The film appeared to be extremely popular with audiences when it premiered at the Frameline Film Festival with lines "out the door". However, the film received mixed reviews from critics. Overall, on IMDb it scored 6.9/10. One review by Dennis Harvey for Variety Magazine stated that much like the original novel, the film was "driven more by style and attitude rather than by narrative" and noted that in parts the film "grows a little exhausting".

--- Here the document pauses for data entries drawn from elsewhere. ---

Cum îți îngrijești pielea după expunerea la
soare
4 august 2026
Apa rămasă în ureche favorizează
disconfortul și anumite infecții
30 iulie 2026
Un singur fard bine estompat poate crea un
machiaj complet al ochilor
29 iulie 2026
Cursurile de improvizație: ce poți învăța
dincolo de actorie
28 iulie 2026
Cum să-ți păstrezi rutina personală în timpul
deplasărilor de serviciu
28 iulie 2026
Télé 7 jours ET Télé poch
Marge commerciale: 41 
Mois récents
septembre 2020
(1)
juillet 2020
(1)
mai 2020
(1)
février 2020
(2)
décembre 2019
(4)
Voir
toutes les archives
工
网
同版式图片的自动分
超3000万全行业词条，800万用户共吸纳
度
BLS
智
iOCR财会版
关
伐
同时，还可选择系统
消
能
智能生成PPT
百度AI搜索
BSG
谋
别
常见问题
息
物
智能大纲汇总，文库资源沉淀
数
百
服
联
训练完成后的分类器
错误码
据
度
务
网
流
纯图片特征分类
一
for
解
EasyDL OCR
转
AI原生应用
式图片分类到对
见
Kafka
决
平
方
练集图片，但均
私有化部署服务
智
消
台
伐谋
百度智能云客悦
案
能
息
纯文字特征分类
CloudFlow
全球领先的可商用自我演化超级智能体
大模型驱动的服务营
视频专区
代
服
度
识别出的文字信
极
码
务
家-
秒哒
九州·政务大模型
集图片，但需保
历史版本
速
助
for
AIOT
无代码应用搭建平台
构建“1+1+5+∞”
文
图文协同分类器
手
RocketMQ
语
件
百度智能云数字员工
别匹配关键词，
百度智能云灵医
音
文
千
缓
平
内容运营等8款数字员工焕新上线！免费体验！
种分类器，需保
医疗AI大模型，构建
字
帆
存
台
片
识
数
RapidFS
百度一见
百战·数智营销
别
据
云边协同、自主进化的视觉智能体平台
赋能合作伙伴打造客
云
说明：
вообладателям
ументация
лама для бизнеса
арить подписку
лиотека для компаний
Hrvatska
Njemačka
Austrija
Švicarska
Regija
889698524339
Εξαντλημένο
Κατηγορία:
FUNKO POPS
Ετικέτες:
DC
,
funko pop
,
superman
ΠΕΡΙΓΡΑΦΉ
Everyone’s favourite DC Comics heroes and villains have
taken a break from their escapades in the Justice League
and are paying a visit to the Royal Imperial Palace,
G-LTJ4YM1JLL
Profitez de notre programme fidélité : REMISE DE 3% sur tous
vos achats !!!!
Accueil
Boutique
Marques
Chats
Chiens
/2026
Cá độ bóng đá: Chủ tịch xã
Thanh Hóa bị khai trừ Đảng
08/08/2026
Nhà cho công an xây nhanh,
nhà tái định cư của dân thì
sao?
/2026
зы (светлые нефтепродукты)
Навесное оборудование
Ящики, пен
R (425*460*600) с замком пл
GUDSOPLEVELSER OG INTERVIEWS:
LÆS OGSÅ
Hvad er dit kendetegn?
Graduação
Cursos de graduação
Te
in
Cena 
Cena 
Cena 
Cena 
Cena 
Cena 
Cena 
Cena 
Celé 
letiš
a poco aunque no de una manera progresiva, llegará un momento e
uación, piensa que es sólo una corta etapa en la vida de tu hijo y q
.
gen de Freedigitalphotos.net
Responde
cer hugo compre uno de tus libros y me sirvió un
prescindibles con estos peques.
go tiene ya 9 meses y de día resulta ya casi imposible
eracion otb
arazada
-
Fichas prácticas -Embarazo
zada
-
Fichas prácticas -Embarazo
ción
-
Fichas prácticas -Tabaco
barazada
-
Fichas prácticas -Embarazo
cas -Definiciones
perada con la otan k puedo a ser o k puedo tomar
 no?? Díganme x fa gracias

==== Peace and Mind (2015) ====
This 2015 film was both directed and written by Cary Cronenwett. It is a film adaption of the novel Kathy Goes to Haiti (1990) by Kathy Acker. Initially the film was intended to be a transgender/queer produced short film as part of a feature called Kathy Goes to Haiti. However, whilst working on this project co-producer, Flo McGarrell, died in the earthquake that hit Haiti in 2010. Cronenwett then decided to merge what had already been shot for Kathy Goes to Haiti with archival footage of Flo's life to create an "intimate personal documentary with a hybrid structure". The hybrid documentary focuses upon Flo's work within the queer and trans community in Jacmel, Haiti and the impact that he had on individuals there. The documentary which was premiered in 2015 at the LGBTQ Frameline39 Film Festival in San Francisco was described as "beautiful and tragic".

== Filmography ==

| Film | Year | Director | Writer | Producer | Actor |
|---|---|---|---|---|---|
| Sexperimental 90's | 2000 | No | No | No | Yes |
| Maggots and Men | 2009 | Yes | Yes | Yes | No |
| The Thing | 2011 | No | No | Yes | No |
| Valencia | 2013 | Yes | No | No | No |
| Peace Of Mind | 2015 | Yes | Yes | No | No |
| Eisha Love (Trans in America) | 2018 | Yes | No | No | No |

== Awards and recognition ==
In 2009, Cronenwett was awarded the 'Bay Area Guardian Goldie for Local Discovery' for his film Maggots and Men (2009).